DATASET CONTENT
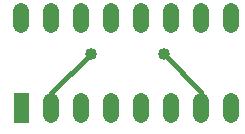
<source format=gbl>
%FSLAX24Y24*%
%MOIN*%
%ADD10C,0.0170*%
%ADD11C,0.0400*%
%ADD12C,0.0520*%
D10*
G01X3182Y2734D02*
X1875Y1427D01*
X1875Y1427D02*
X1875Y937D01*
X6875Y937D02*
X6875Y1474D01*
X6875Y1474D02*
X5625Y2724D01*
D11*
G01X3182Y2734D03*
X5625Y2724D03*
D12*
G01X875Y3697D02*
X875Y4177D01*
X2875Y697D02*
X2875Y1177D01*
X1875Y697D02*
X1875Y1177D01*
X1875Y3697D02*
X1875Y4177D01*
X7875Y3697D02*
X7875Y4177D01*
X6875Y3697D02*
X6875Y4177D01*
X4875Y697D02*
X4875Y1177D01*
X6875Y697D02*
X6875Y1177D01*
X3875Y697D02*
X3875Y1177D01*
X7875Y697D02*
X7875Y1177D01*
X5875Y697D02*
X5875Y1177D01*
X3875Y3697D02*
X3875Y4177D01*
X2875Y3697D02*
X2875Y4177D01*
X5875Y3697D02*
X5875Y4177D01*
X4875Y3697D02*
X4875Y4177D01*
G36*
X1135Y1437D02*G01*
X615Y1437D01*X615Y437D01*X1135Y437D01*G37*
M02*

</source>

THE PROBLEM
Leaving pictures aside, write out each record above exactly as given.

SOLUTION
<source format=gbl>
%FSLAX24Y24*%
%MOIN*%
%ADD10C,0.0170*%
%ADD11C,0.0400*%
%ADD12C,0.0520*%
D10*
G01X3182Y2734D02*
X1875Y1427D01*
X1875Y1427D02*
X1875Y937D01*
X6875Y937D02*
X6875Y1474D01*
X6875Y1474D02*
X5625Y2724D01*
D11*
G01X3182Y2734D03*
X5625Y2724D03*
D12*
G01X875Y3697D02*
X875Y4177D01*
X2875Y697D02*
X2875Y1177D01*
X1875Y697D02*
X1875Y1177D01*
X1875Y3697D02*
X1875Y4177D01*
X7875Y3697D02*
X7875Y4177D01*
X6875Y3697D02*
X6875Y4177D01*
X4875Y697D02*
X4875Y1177D01*
X6875Y697D02*
X6875Y1177D01*
X3875Y697D02*
X3875Y1177D01*
X7875Y697D02*
X7875Y1177D01*
X5875Y697D02*
X5875Y1177D01*
X3875Y3697D02*
X3875Y4177D01*
X2875Y3697D02*
X2875Y4177D01*
X5875Y3697D02*
X5875Y4177D01*
X4875Y3697D02*
X4875Y4177D01*
G36*
X1135Y1437D02*G01*
X615Y1437D01*X615Y437D01*X1135Y437D01*G37*
M02*

</source>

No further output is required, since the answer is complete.